Deportasi Miqdad: Isu Pidana yang Tak Berubah Sikap Indonesia terhadap Palestina
Beritasosial.com – Kementerian Luar Negeri menegaskan bahwa pemulangan Abdul Karim Raeq Miqdad ke Siprus semata-mata menyangkut ranah hukum pidana. Langkah ini tidak mengubah posisi Indonesia dalam mendukung perjuangan kemerdekaan rakyat Palestina. Juru Bicara Kemlu, Vahd Nabyl Achmad Mulachela, menjelaskan bahwa pemerintah telah menyampaikan klarifikasi melalui Menteri Koordinator Bidang Hukum, HAM, Imigrasi, dan Pemasyarakatan, Yusril Ihza Mahendra.

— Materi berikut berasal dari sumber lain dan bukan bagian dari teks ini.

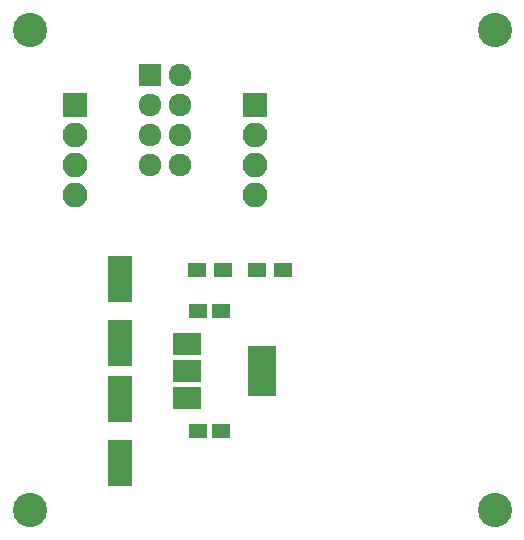
<source format=gts>
G04 #@! TF.GenerationSoftware,KiCad,Pcbnew,(5.0.0)*
G04 #@! TF.CreationDate,2020-10-27T08:58:59-05:00*
G04 #@! TF.ProjectId,breakout_firstproject,627265616B6F75745F66697273747072,1.0*
G04 #@! TF.SameCoordinates,Original*
G04 #@! TF.FileFunction,Soldermask,Top*
G04 #@! TF.FilePolarity,Negative*
%FSLAX46Y46*%
G04 Gerber Fmt 4.6, Leading zero omitted, Abs format (unit mm)*
G04 Created by KiCad (PCBNEW (5.0.0)) date 10/27/20 08:58:59*
%MOMM*%
%LPD*%
G01*
G04 APERTURE LIST*
%ADD10C,2.900000*%
%ADD11R,2.000000X3.900000*%
%ADD12R,1.600000X1.150000*%
%ADD13R,1.600000X1.300000*%
%ADD14O,2.100000X2.100000*%
%ADD15R,2.100000X2.100000*%
%ADD16R,1.924000X1.924000*%
%ADD17C,1.924000*%
%ADD18R,2.400000X1.900000*%
%ADD19R,2.400000X4.200000*%
G04 APERTURE END LIST*
D10*
G04 #@! TO.C,REF\002A\002A*
X147320000Y-109220000D03*
G04 #@! TD*
G04 #@! TO.C,REF\002A\002A*
X186690000Y-109220000D03*
G04 #@! TD*
G04 #@! TO.C,REF\002A\002A*
X186690000Y-68580000D03*
G04 #@! TD*
D11*
G04 #@! TO.C,C1*
X154940000Y-99850000D03*
X154940000Y-105250000D03*
G04 #@! TD*
D12*
G04 #@! TO.C,C2*
X163510000Y-102550000D03*
X161610000Y-102550000D03*
G04 #@! TD*
D11*
G04 #@! TO.C,C3*
X154940000Y-89690000D03*
X154940000Y-95090000D03*
G04 #@! TD*
D12*
G04 #@! TO.C,C4*
X161610000Y-92390000D03*
X163510000Y-92390000D03*
G04 #@! TD*
D13*
G04 #@! TO.C,D1*
X161460000Y-88900000D03*
X163660000Y-88900000D03*
G04 #@! TD*
D14*
G04 #@! TO.C,J1*
X151130000Y-82550000D03*
X151130000Y-80010000D03*
X151130000Y-77470000D03*
D15*
X151130000Y-74930000D03*
G04 #@! TD*
G04 #@! TO.C,J2*
X166370000Y-74930000D03*
D14*
X166370000Y-77470000D03*
X166370000Y-80010000D03*
X166370000Y-82550000D03*
G04 #@! TD*
D13*
G04 #@! TO.C,R1*
X168740000Y-88900000D03*
X166540000Y-88900000D03*
G04 #@! TD*
D16*
G04 #@! TO.C,U1*
X157480000Y-72390000D03*
D17*
X160020000Y-72390000D03*
X157480000Y-74930000D03*
X160020000Y-74930000D03*
X157480000Y-77470000D03*
X160020000Y-77470000D03*
X157480000Y-80010000D03*
X160020000Y-80010000D03*
G04 #@! TD*
D18*
G04 #@! TO.C,U2*
X160680000Y-95170000D03*
X160680000Y-99770000D03*
X160680000Y-97470000D03*
D19*
X166980000Y-97470000D03*
G04 #@! TD*
D10*
G04 #@! TO.C,REF\002A\002A*
X147320000Y-68580000D03*
G04 #@! TD*
M02*

</source>
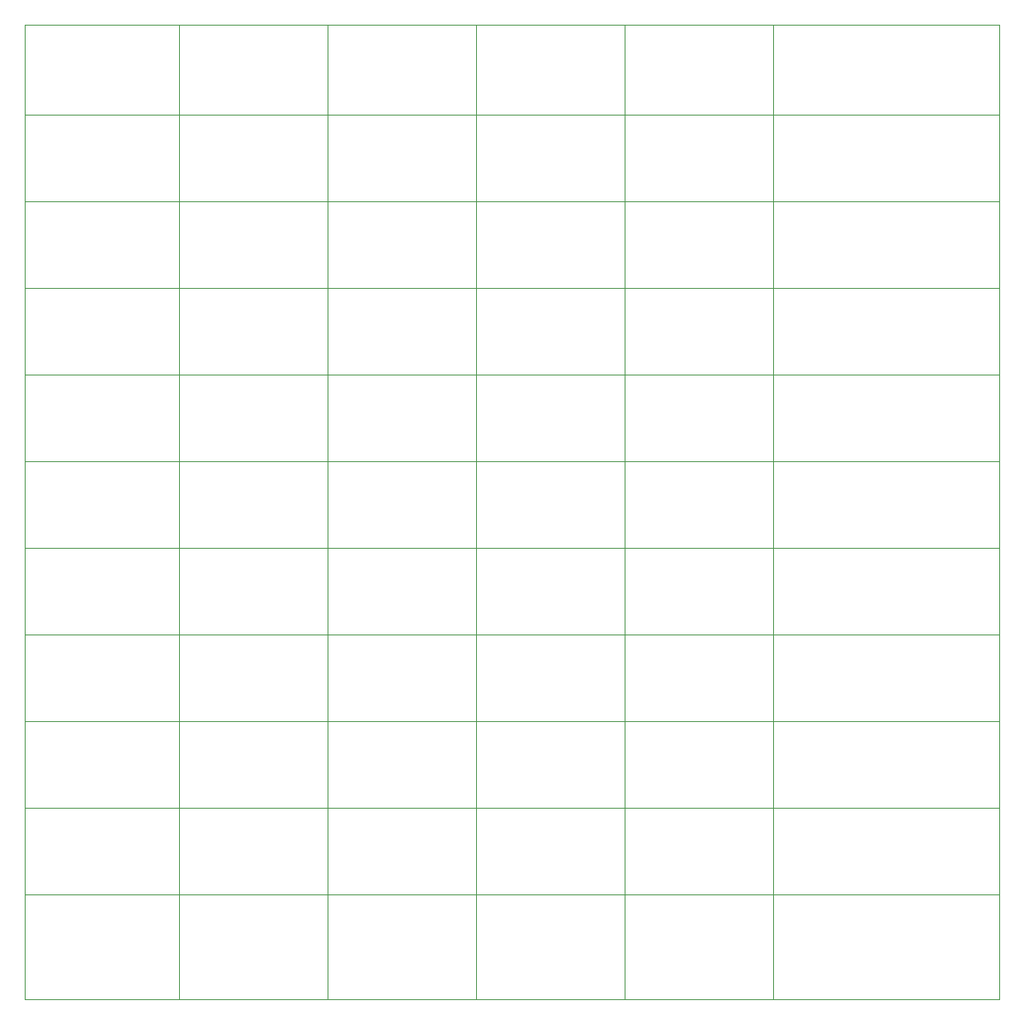
<source format=gbr>
G04 #@! TF.GenerationSoftware,KiCad,Pcbnew,(5.1.5-rc2)*
G04 #@! TF.CreationDate,2020-01-23T18:41:28+08:00*
G04 #@! TF.ProjectId,Untitled,556e7469-746c-4656-942e-6b696361645f,rev?*
G04 #@! TF.SameCoordinates,Original*
G04 #@! TF.FileFunction,Profile,NP*
%FSLAX46Y46*%
G04 Gerber Fmt 4.6, Leading zero omitted, Abs format (unit mm)*
G04 Created by KiCad (PCBNEW (5.1.5-rc2)) date 2020-01-23 18:41:28*
%MOMM*%
%LPD*%
G04 APERTURE LIST*
%ADD10C,0.050000*%
G04 APERTURE END LIST*
D10*
X181835000Y-155000000D02*
X181835000Y-55000000D01*
X166595000Y-155000000D02*
X166595000Y-55000000D01*
X151355000Y-155000000D02*
X151355000Y-55000000D01*
X136115000Y-155000000D02*
X136115000Y-55000000D01*
X120875000Y-155000000D02*
X120875000Y-55000000D01*
X105000000Y-64195000D02*
X205000000Y-64195000D01*
X105000000Y-73085000D02*
X205000000Y-73085000D01*
X105000000Y-81975000D02*
X205000000Y-81975000D01*
X105000000Y-90865000D02*
X205000000Y-90865000D01*
X105000000Y-99755000D02*
X205000000Y-99755000D01*
X105000000Y-108645000D02*
X205000000Y-108645000D01*
X105000000Y-117535000D02*
X205000000Y-117535000D01*
X105000000Y-126425000D02*
X205000000Y-126425000D01*
X105000000Y-135315000D02*
X205000000Y-135315000D01*
X105000000Y-144205000D02*
X205000000Y-144205000D01*
X205000000Y-155000000D02*
X205000000Y-55000000D01*
X105000000Y-155000000D02*
X205000000Y-155000000D01*
X105000000Y-155000000D02*
X105000000Y-55000000D01*
X105000000Y-55000000D02*
X205000000Y-55000000D01*
M02*

</source>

“Sebagaimana sudah disampaikan juga oleh Bapak Menko Bapak Yusril (Menteri Koordinator Bidang Hukum, HAM, Imigrasi, and Pemasyarakatan, Yusril Ihza Mahendra) bahwa isu ini murni adalah isu yang tidak terkait dengan hubungan kita dengan Palestina tapi merupakan isu pidana,” kata Nabyl di Kantor Kemlu, Jakarta, Kamis (23/7/2026).
Menurut Nabyl, dukungan Indonesia terhadap perjuangan Palestina tetap konsisten. Kementerian focal point yang menangani isu Palestina ini telah menerima penjelasan dari Menko Yusril yang dianggap cukup komprehensif. Kemlu pun mengikuti arahan tersebut dalam merespons perkembangan kasus.
Miqdad Bukan Ulama, Melainkan Buronan Interpol
Sebelumnya, Yusril Ihza Mahendra telah mengklarifikasi bahwa Abdul Karim Raeq Miqdad yang ditangkap Polri dan dideportasi bukanlah seorang ulama maupun aktivis kemanusiaan asal Gaza. Pemerintah Indonesia menyebut Miqdad sebagai buronan NCB Interpol Nicosia yang terkait dengan dugaan tindak pidana terorisme.
Polri juga membantah narasi yang menyebut Miqdad sebagai aktivis Palestina. Divisi Hubungan Internasional Polri menyatakan bahwa penangkapan dilakukan karena statusnya sebagai buronan Interpol, yang kemudian diikuti dengan deportasi ke Siprus.
Malam itu, Yusril Ihza Mahendra mengunjungi Majelis Ulama Indonesia (MUI) untuk memberikan penjelasan lebih lanjut mengenai penangkapan warga negara asing Palestina tersebut. Sebelumnya, profil Sheikh Miqdad juga telah diungkap, termasuk kekhawatiran bahwa ia mungkin akan diserahkan ke Israel.